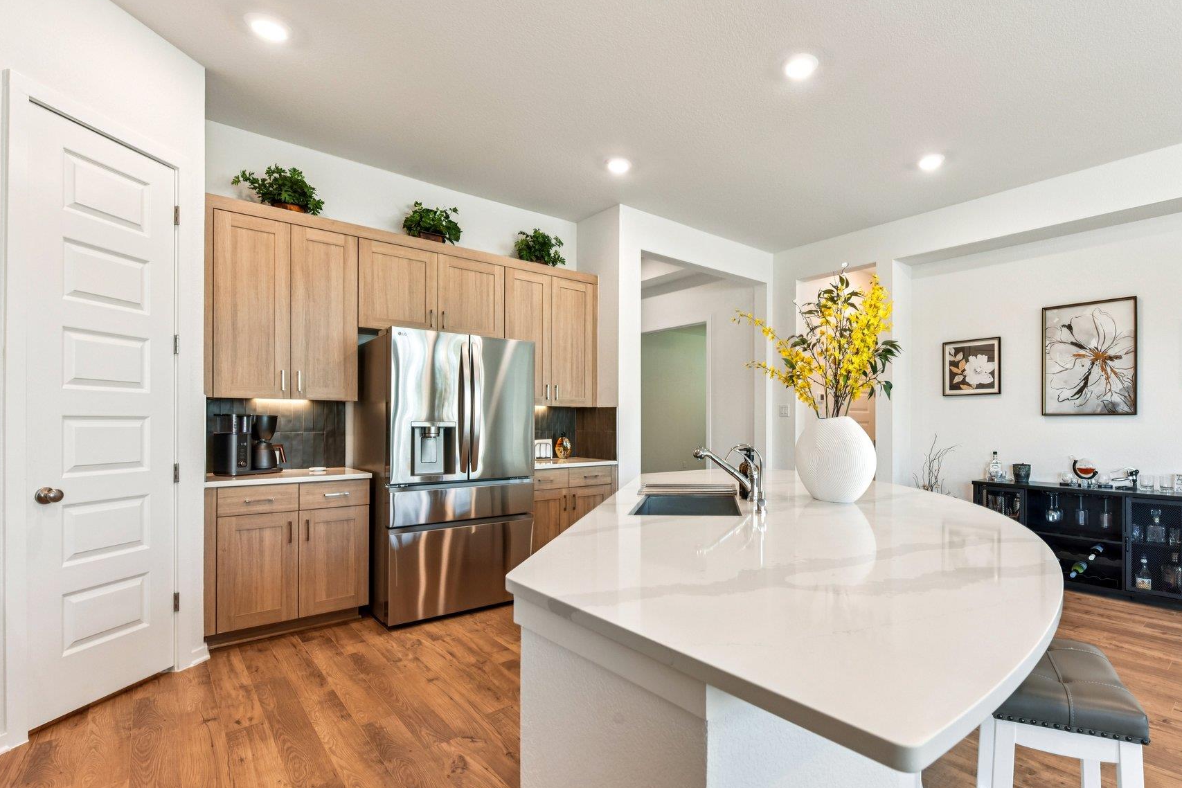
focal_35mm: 18
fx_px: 591
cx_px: 691
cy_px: 421
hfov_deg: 89.2
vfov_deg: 67.3
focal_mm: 15
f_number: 8
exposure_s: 1/15
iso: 320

#### Assignment:
Set down the material exactly, every line of it, except for the pictures.

#### Output:
focal_35mm: 18
fx_px: 591
cx_px: 691
cy_px: 421
hfov_deg: 89.2
vfov_deg: 67.3
focal_mm: 15
f_number: 8
exposure_s: 1/15
iso: 320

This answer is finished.